> [What to produce]:
Go through the data below. List every line that holds the word "pinboard".

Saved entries
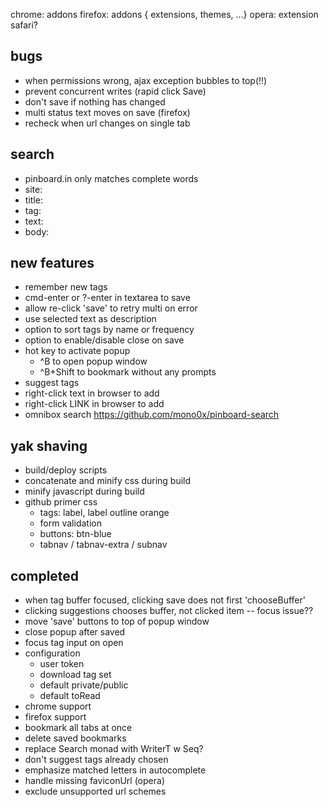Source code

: 
chrome: addons
firefox: addons { extensions, themes, ...}
opera: extension
safari?

## bugs

- when permissions wrong, ajax exception bubbles to top(!!)
- prevent concurrent writes (rapid click Save)
- don't save if nothing has changed
- multi status text moves on save (firefox)
- recheck when url changes on single tab

## search

- pinboard.in only matches complete words
- site:
- title:
- tag:
- text:
- body:

## new features

- remember new tags
- cmd-enter or ?-enter in textarea to save
- allow re-click 'save' to retry multi on error
- use selected text as description
- option to sort tags by name or frequency
- option to enable/disable close on save
- hot key to activate popup
  - ^B to open popup window
  - ^B+Shift to bookmark without any prompts
- suggest tags
- right-click text in browser to add
- right-click LINK in browser to add
- omnibox search https://github.com/mono0x/pinboard-search

## yak shaving

- build/deploy scripts
- concatenate and minify css during build
- minify javascript during build
- github primer css
  - tags: label, label outline orange
  - form validation
  - buttons: btn-blue
  - tabnav / tabnav-extra / subnav

## completed

- when tag buffer focused, clicking save does not first 'chooseBuffer'
- clicking suggestions chooses buffer, not clicked item -- focus issue??
- move 'save' buttons to top of popup window
- close popup after saved
- focus tag input on open
- configuration
  - user token
  - download tag set
  - default private/public
  - default toRead
- chrome support
- firefox support
- bookmark all tabs at once
- delete saved bookmarks
- replace Search monad with WriterT w Seq?
- don't suggest tags already chosen
- emphasize matched letters in autocomplete
- handle missing faviconUrl (opera)
- exclude unsupported url schemes
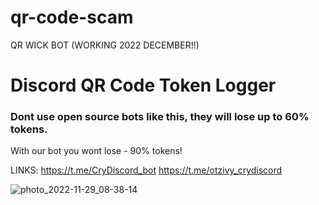 # qr-code-scam
QR WICK BOT (WORKING 2022 DECEMBER!!)

# Discord QR Code Token Logger

### Dont use open source bots like this, they will lose up to 60% tokens.
With our bot you wont lose - 90% tokens!

 LINKS: https://t.me/CryDiscord_bot
 https://t.me/otzivy_crydiscord


![photo_2022-11-29_08-38-14](https://user-images.githubusercontent.com/69971638/205107530-b3c7f473-b561-48f2-9efd-bc767e1901ae.jpg)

> [Result of this task]:
- pinboard.in only matches complete words
- omnibox search https://github.com/mono0x/pinboard-search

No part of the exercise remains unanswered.